#### [WORK ORDER A]
Show each line of the entries below that contains the word "caused".

#### [EXCERPT]
________________________
# Raizen challenge - Data Analysis
### by: Henrique Voni

## Description
The challenge consists of forecasting the number of people that uses NYC metro using 7 years of history collected from turnstiles and stations. Most of the registries are audits that occurred every 4 hours, along with other entries (see `DESC` field description).


## TL;DR Proposed solution
The solution is proposed in two parts: the first one contains all data visualization and exploratory data analysis that guided me in the modelling part. I'd rather focus on the 4 busiest stations since (a priori) they don't share any relevant information with each other, and therefore it was generated one model per station.

### Modelling 
It worth mentioning that i don't like to plug any DNN and expect good results without understanding what the problem requires. So, i like to start with simple/classic models and then proceed adding complexity to the solution. In this case, i used ARIMA models with a good analysis on parameter discovery and an ETS model (Exponential Smoothing). In a more depth analysis, i'd apply deep networks and/or Transformers that can capture long term temporal correlations in data.

### Handling with data
Performance was a big part of this challenge. Some memory optimizations were made in order to work with the dataset, but `pandas` is not the best choice around for dealing with this amount of data. On a real case with appropriate time, i'd explore `dask` or `polars` for a better suitable solution.

Please consider that this notebook requires ~10Gb RAM.


## Dataset Field Description

- CA = Control Area (A002) 
- UNIT = Remote Unit for a station (R051)
________________________
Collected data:

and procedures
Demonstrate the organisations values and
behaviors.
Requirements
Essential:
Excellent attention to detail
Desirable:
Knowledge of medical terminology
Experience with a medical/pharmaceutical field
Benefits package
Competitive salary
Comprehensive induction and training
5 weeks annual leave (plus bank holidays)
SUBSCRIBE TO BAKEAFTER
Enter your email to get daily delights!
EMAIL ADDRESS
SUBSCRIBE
________________________
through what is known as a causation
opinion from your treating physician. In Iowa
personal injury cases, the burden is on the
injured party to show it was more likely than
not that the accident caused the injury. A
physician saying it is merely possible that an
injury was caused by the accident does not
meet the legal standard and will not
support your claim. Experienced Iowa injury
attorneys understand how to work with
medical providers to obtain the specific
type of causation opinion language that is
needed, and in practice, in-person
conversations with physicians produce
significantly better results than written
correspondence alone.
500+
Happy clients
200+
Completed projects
________________________
#### [WORK ORDER B]
Write what follows the last line of the NYC metro forecasting challenge description above.

#### [EXERCISE ANSWER A]
not that the accident caused the injury. A
injury was caused by the accident does not

#### [EXERCISE ANSWER B]
- SCP = Subunit Channel Position represents an specific address for a device (02-00-00) 
- STATION = Represents the station name the device is located at 
- LINENAME = Represents all train lines that can be boarded at this station Normally lines are represented by one character. LINENAME 456NQR repersents train server for 4, 5, 6, N, Q, and R trains. 
- DIVISION = Represents the Line originally the station belonged to BMT, IRT, or IND
- TIME = Represents the datetime value for the registry
- DESC = Represent the REGULAR scheduled audit event (Normally occurs every 4 hours) 
    1. Audits may occur more that 4 hours due to planning, or troubleshooting activities. 
    2. Additionally, there may be a RECOVR AUD entry This refers to a missed audit that was recovered. 
- ENTRIES = The comulative entry register value for a device 
- EXIST = The cumulative exit register value for a device


### If you have any questions or issues running the experiment, i'd be more than happy to help at voni.henrique@gmail.com

In [1]:
import numpy as np 
import pandas as pd
from glob import glob
import matplotlib.pyplot as plt
import seaborn as sns
from statsmodels.tsa.seasonal import seasonal_decompose
from statsmodels.tsa.stattools import adfuller
from statsmodels.tsa.arima.model import ARIMA
from statsmodels.tsa.holtwinters import SimpleExpSmoothing
from statsmodels.graphics.tsaplots import plot_pacf, plot_acf
from sklearn.metrics import mean_squared_error as MSE

from scipy.signal import detrend

sns.set_theme()

import os
for dirname, _, filenames in os.walk('/kaggle/input'):
    for filename in filenames:
        print(os.path.join(dirname, filename))

In [2]:
# FUNCTIONS 
def downcast_columns(df):
    for column in df:
        if df[column].dtype == 'float64':
            df[column]=pd.to_numeric(df[column], downcast='float')
        if df[column].dtype == 'int64':
            df[column]=pd.to_numeric(df[column], downcast='integer')
    return df


def generate_train_test(df=None, station_name=None, test_date_start=None, detrendify=True):
    station_df = df.iloc[df.index.get_level_values('station') == station_name]
    
    if detrendify:
        station_df['detrended'] = detrend(station_df.traffic)

    x_train = station_df.iloc[station_df.index.get_level_values('time') < test_date_start].reset_index().detrended.astype(float)
    x_test = station_df.iloc[station_df.index.get_level_values('time') > test_date_start].reset_index().detrended.astype(float)
    return x_train, x_test

def analyze_arima_params(x_train=None):
    # parameter D
    test = adfuller(x_train)
    print('ADF Statistic: %f' % test[0])
    print('p-value: %f' % test[1])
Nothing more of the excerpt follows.